• **To do**:
For the entries that follow, retype exactly the lines from the one containing "text [177, 118, 1152, 174]" to the one containing "Document page, 1754x1241 pixels.", inclusive, and only those. Images stay out of the copy.

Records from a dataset
☆ ☆ ☆ ☆ ☆ ☆ ☆
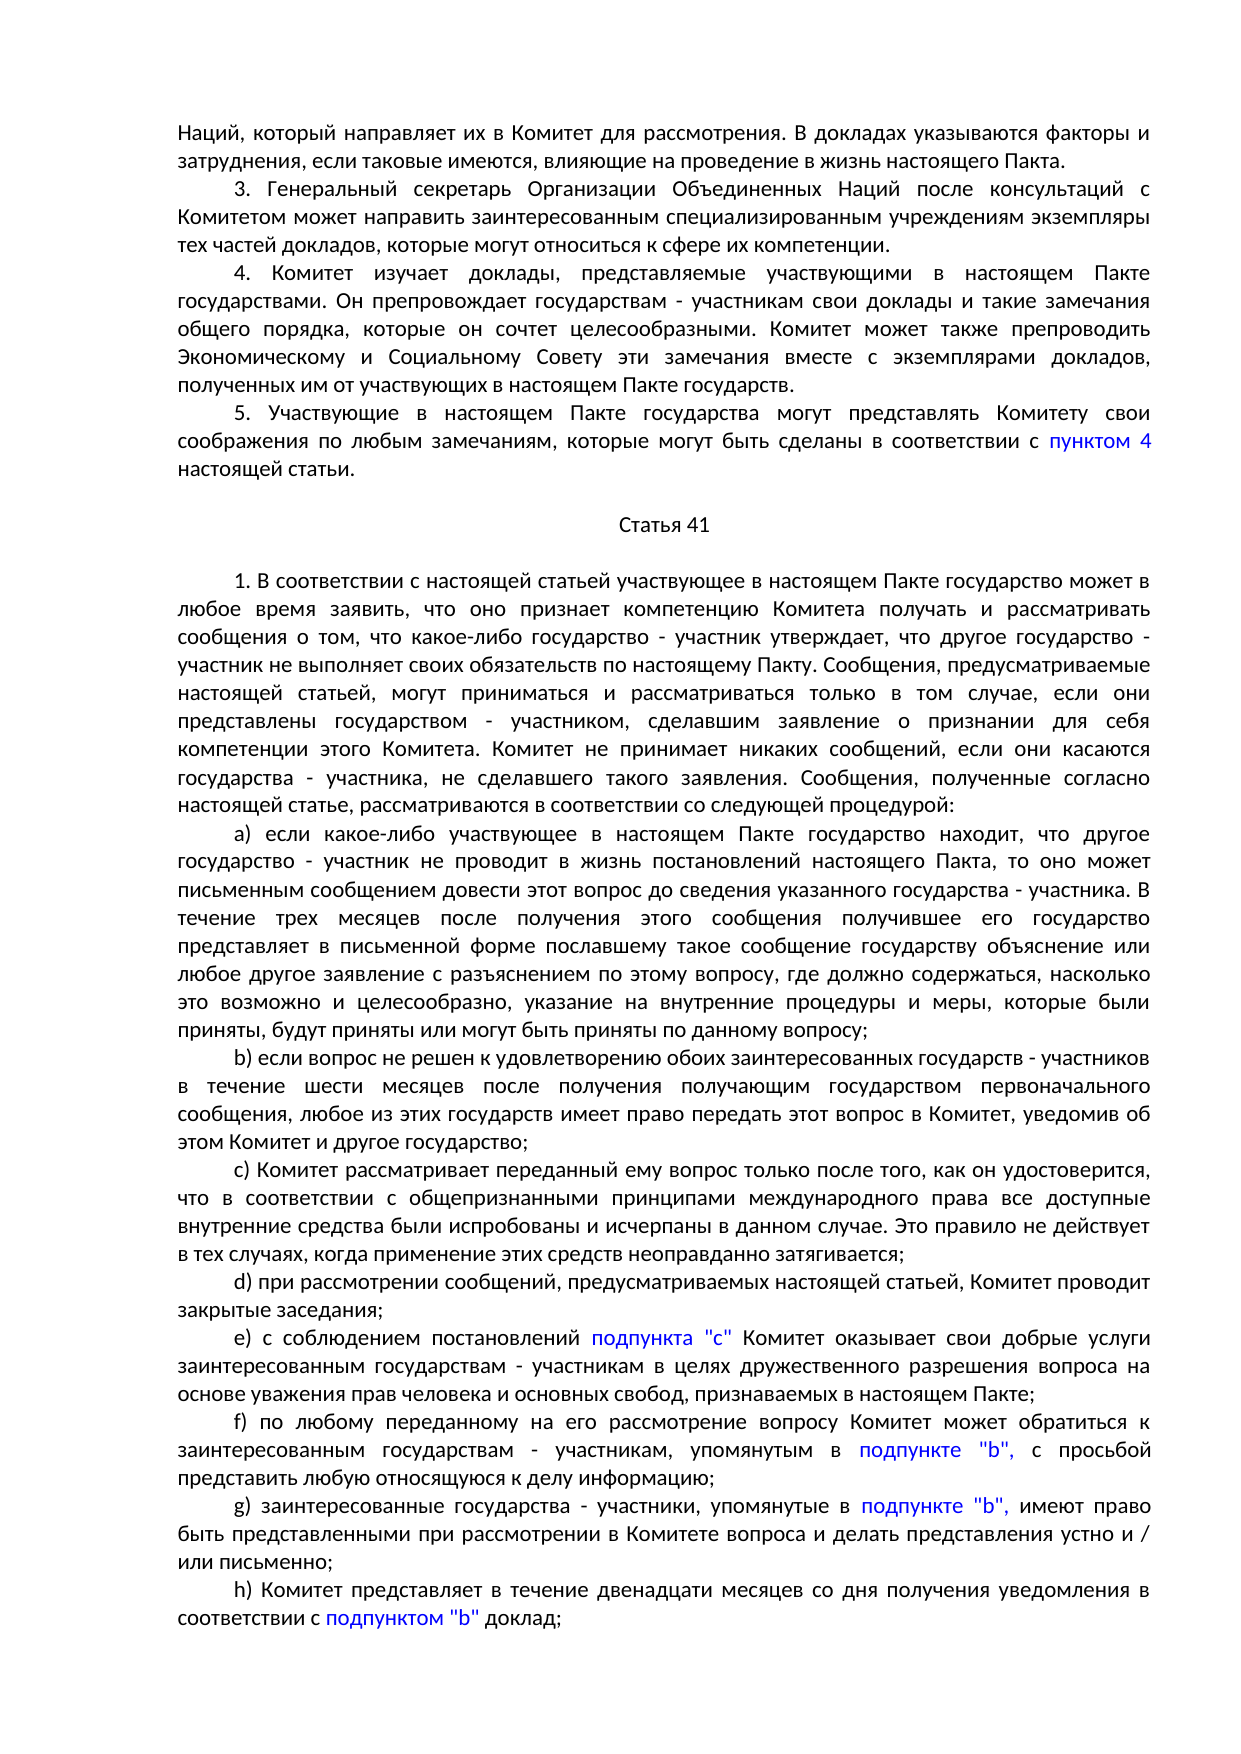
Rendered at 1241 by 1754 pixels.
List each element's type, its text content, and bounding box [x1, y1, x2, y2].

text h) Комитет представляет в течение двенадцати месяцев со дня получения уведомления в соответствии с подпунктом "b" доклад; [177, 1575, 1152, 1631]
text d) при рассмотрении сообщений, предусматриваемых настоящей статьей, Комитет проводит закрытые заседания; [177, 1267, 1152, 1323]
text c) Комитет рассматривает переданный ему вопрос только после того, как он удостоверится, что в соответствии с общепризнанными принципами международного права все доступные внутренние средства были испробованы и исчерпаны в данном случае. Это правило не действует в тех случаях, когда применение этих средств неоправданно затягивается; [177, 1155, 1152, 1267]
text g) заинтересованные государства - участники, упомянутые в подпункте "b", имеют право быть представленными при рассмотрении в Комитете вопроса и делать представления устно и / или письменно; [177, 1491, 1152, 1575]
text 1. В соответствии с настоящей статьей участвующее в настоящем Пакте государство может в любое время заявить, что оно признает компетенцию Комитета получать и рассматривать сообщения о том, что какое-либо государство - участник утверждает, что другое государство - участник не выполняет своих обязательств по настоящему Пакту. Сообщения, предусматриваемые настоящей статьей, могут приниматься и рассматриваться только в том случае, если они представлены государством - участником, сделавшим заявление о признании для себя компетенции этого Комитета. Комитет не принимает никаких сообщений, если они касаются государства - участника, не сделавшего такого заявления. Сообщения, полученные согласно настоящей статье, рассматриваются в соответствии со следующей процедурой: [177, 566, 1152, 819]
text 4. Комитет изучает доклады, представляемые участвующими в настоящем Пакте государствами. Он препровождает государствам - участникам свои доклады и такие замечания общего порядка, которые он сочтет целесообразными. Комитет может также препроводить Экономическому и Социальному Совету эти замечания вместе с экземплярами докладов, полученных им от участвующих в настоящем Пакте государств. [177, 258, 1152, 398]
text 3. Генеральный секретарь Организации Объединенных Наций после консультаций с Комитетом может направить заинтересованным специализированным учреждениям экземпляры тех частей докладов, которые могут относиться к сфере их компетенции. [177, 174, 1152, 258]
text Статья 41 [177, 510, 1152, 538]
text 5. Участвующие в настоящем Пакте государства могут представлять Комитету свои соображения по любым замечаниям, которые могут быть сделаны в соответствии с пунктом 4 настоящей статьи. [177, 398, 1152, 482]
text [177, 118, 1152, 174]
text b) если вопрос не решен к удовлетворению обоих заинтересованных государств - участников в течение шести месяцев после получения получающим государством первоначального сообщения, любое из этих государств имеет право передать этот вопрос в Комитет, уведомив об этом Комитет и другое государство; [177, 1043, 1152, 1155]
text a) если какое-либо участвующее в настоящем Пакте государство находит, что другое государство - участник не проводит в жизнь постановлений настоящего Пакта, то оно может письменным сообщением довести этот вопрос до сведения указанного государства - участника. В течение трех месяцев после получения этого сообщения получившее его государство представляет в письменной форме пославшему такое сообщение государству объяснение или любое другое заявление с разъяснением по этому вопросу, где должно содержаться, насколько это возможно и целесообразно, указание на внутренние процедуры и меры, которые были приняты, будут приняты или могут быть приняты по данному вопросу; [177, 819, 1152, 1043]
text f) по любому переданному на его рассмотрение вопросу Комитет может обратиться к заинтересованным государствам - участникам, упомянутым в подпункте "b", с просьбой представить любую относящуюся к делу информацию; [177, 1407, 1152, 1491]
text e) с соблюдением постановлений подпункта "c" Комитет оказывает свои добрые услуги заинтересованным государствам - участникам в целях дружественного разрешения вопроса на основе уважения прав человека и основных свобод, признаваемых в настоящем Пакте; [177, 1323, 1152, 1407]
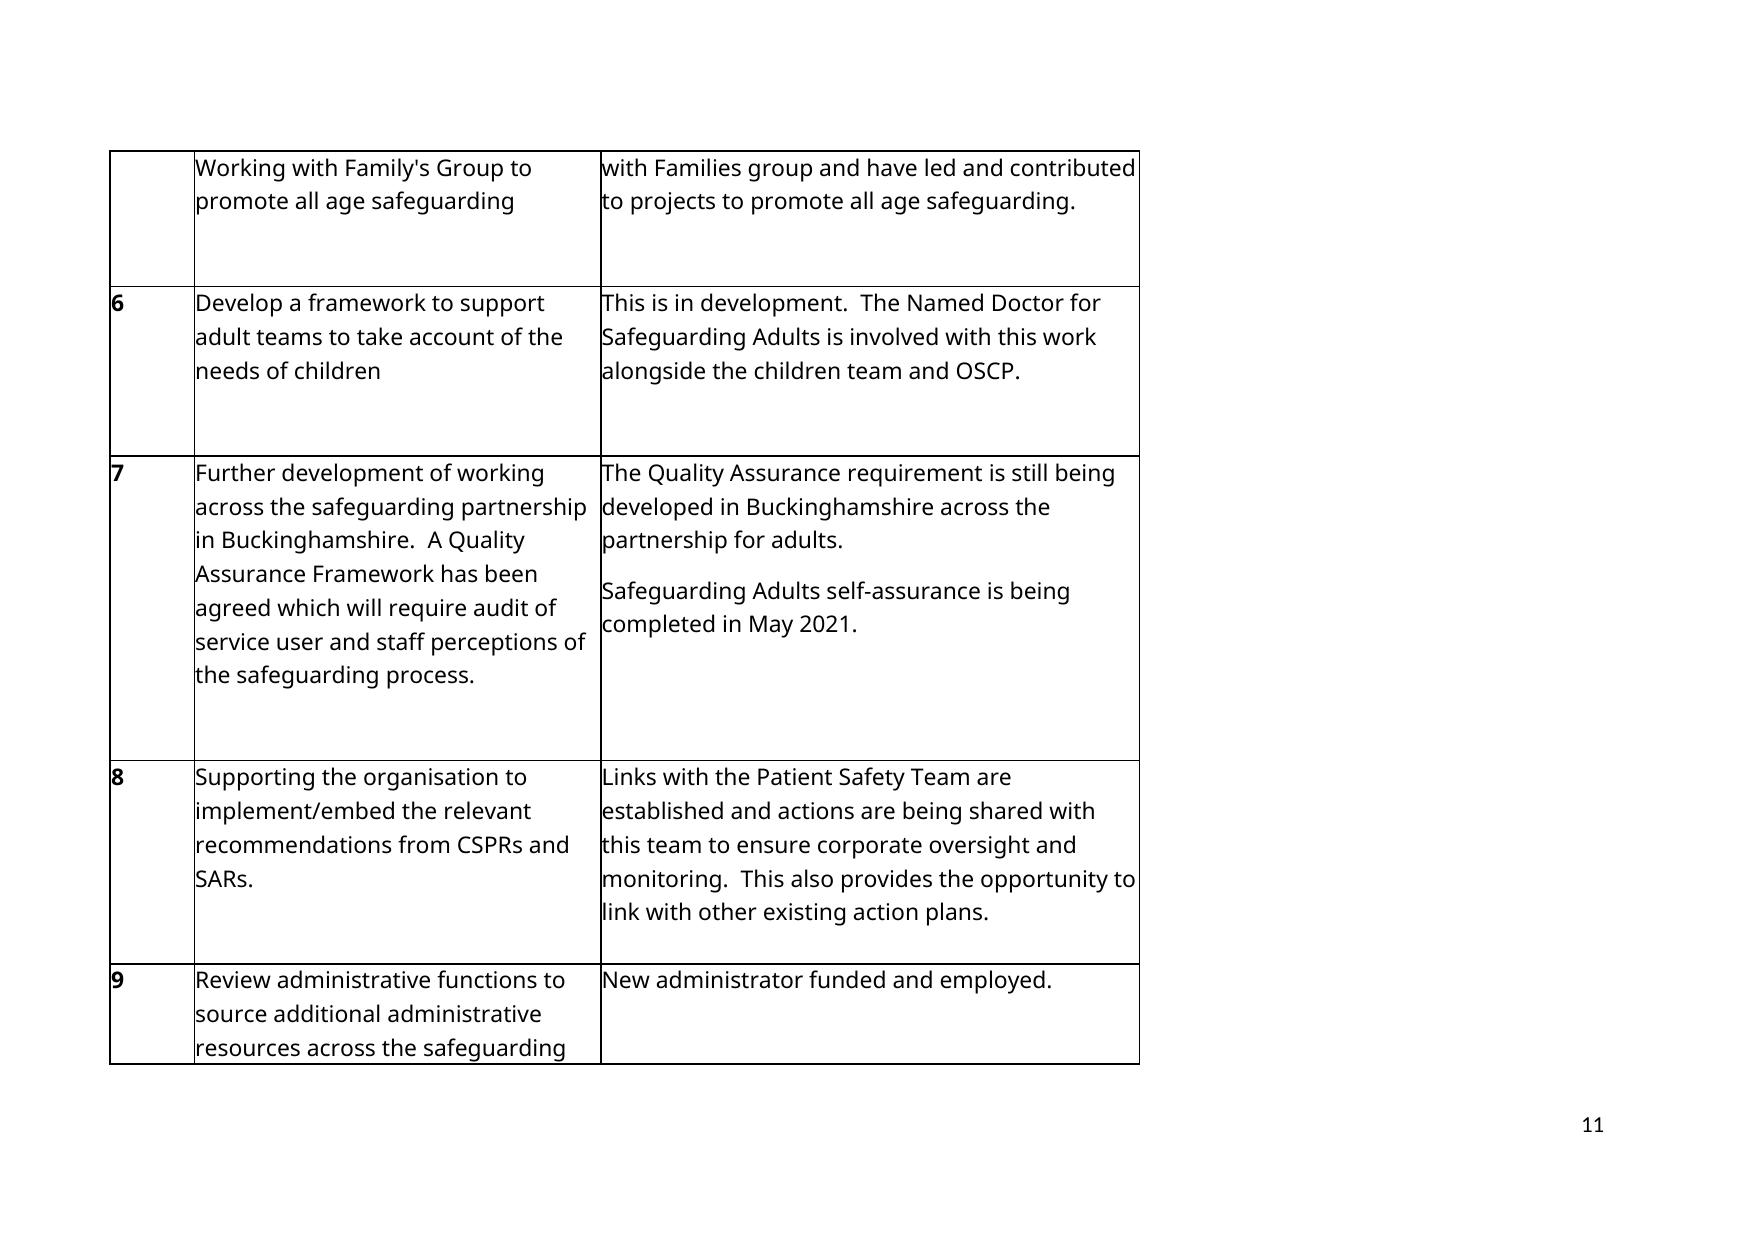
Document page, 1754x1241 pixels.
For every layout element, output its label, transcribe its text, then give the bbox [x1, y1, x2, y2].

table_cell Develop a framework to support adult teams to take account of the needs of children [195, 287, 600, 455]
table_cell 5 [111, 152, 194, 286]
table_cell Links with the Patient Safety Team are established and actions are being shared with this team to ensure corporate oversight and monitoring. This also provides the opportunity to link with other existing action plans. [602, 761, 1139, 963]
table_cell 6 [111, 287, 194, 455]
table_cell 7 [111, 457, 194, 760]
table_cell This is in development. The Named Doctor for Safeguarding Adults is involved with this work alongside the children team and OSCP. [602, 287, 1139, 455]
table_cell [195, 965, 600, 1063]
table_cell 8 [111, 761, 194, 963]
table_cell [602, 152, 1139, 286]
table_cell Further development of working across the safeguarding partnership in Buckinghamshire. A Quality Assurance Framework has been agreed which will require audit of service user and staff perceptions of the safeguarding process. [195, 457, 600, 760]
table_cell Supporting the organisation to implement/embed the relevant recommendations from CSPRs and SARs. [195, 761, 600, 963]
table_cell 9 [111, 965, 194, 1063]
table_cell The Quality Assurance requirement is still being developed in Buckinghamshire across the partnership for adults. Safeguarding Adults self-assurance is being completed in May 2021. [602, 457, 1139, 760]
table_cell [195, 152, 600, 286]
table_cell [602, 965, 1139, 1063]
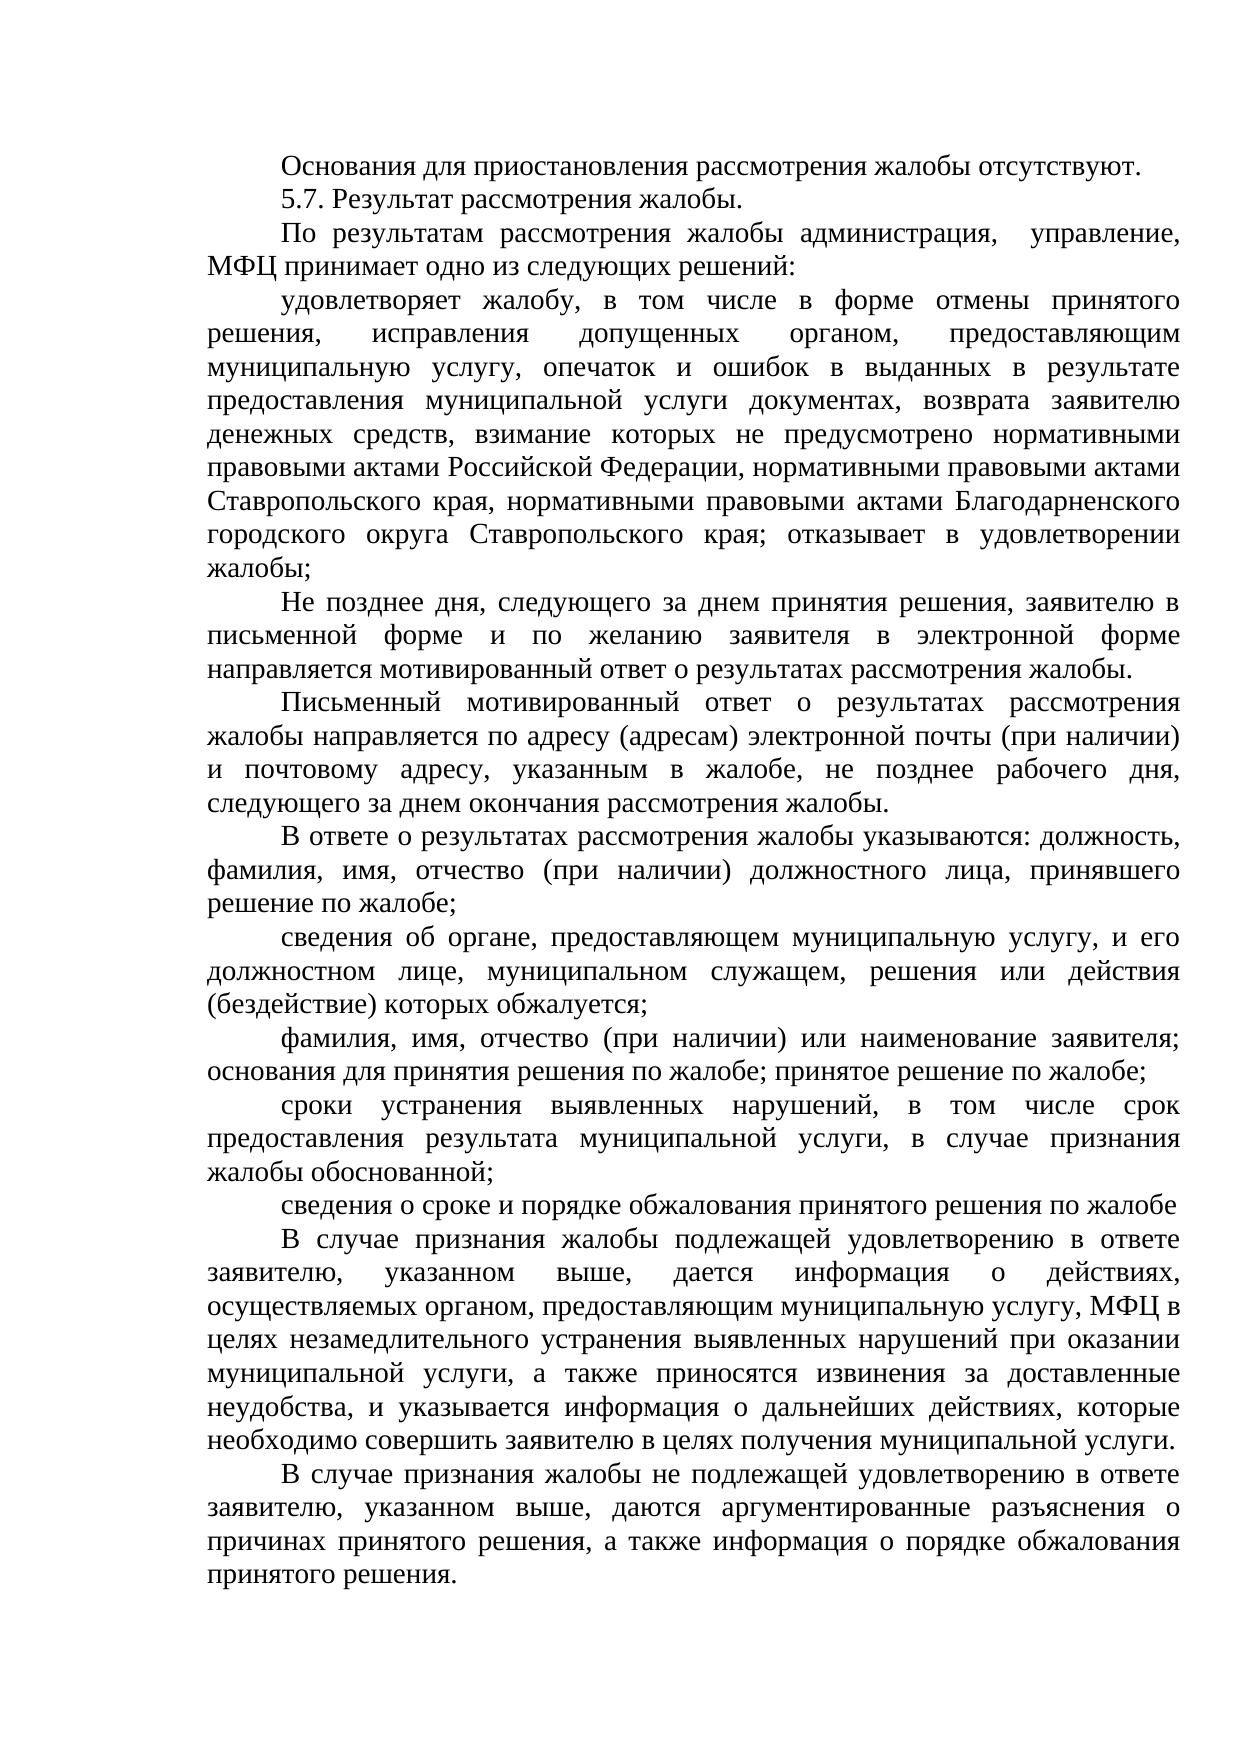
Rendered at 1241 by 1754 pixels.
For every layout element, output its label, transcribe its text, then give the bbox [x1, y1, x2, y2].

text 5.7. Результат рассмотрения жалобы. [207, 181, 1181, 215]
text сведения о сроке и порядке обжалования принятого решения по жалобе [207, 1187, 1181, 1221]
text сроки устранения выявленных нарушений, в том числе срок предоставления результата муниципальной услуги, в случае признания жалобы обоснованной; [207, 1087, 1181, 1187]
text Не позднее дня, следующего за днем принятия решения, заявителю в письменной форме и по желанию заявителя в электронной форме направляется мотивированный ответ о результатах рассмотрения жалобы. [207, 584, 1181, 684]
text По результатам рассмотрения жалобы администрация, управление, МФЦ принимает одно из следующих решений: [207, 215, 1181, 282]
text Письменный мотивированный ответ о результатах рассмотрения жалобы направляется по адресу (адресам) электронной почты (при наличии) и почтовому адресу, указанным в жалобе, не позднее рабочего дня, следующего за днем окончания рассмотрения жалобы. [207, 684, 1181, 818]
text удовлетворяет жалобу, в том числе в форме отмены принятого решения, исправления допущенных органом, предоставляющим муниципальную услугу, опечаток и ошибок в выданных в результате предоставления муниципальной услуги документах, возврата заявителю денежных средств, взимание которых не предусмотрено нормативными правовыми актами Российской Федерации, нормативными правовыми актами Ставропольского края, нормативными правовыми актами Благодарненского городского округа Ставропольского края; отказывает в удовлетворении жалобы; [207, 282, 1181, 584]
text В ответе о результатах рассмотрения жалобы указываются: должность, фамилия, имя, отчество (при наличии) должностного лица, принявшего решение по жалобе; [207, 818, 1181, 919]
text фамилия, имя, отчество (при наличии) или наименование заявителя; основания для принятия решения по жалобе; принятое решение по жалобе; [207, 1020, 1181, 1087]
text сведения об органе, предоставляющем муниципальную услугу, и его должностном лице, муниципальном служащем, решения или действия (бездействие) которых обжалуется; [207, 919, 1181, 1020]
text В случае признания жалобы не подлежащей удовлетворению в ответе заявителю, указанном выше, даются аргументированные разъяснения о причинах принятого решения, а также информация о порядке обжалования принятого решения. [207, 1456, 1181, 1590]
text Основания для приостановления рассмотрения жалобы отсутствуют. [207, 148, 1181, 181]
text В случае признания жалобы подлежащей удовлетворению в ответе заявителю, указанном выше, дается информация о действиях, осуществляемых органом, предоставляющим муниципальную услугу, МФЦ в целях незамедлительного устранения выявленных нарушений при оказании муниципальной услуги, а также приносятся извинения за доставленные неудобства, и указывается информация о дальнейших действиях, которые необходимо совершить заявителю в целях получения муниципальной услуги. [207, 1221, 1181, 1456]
☆ ☆ ☆ ☆ ☆ ☆ ☆
• **Task answer**:
text [177, 118, 1152, 174]
text b) если вопрос не решен к удовлетворению обоих заинтересованных государств - участников в течение шести месяцев после получения получающим государством первоначального сообщения, любое из этих государств имеет право передать этот вопрос в Комитет, уведомив об этом Комитет и другое государство; [177, 1043, 1152, 1155]
text a) если какое-либо участвующее в настоящем Пакте государство находит, что другое государство - участник не проводит в жизнь постановлений настоящего Пакта, то оно может письменным сообщением довести этот вопрос до сведения указанного государства - участника. В течение трех месяцев после получения этого сообщения получившее его государство представляет в письменной форме пославшему такое сообщение государству объяснение или любое другое заявление с разъяснением по этому вопросу, где должно содержаться, насколько это возможно и целесообразно, указание на внутренние процедуры и меры, которые были приняты, будут приняты или могут быть приняты по данному вопросу; [177, 819, 1152, 1043]
text f) по любому переданному на его рассмотрение вопросу Комитет может обратиться к заинтересованным государствам - участникам, упомянутым в подпункте "b", с просьбой представить любую относящуюся к делу информацию; [177, 1407, 1152, 1491]
text e) с соблюдением постановлений подпункта "c" Комитет оказывает свои добрые услуги заинтересованным государствам - участникам в целях дружественного разрешения вопроса на основе уважения прав человека и основных свобод, признаваемых в настоящем Пакте; [177, 1323, 1152, 1407]
Document page, 1754x1241 pixels.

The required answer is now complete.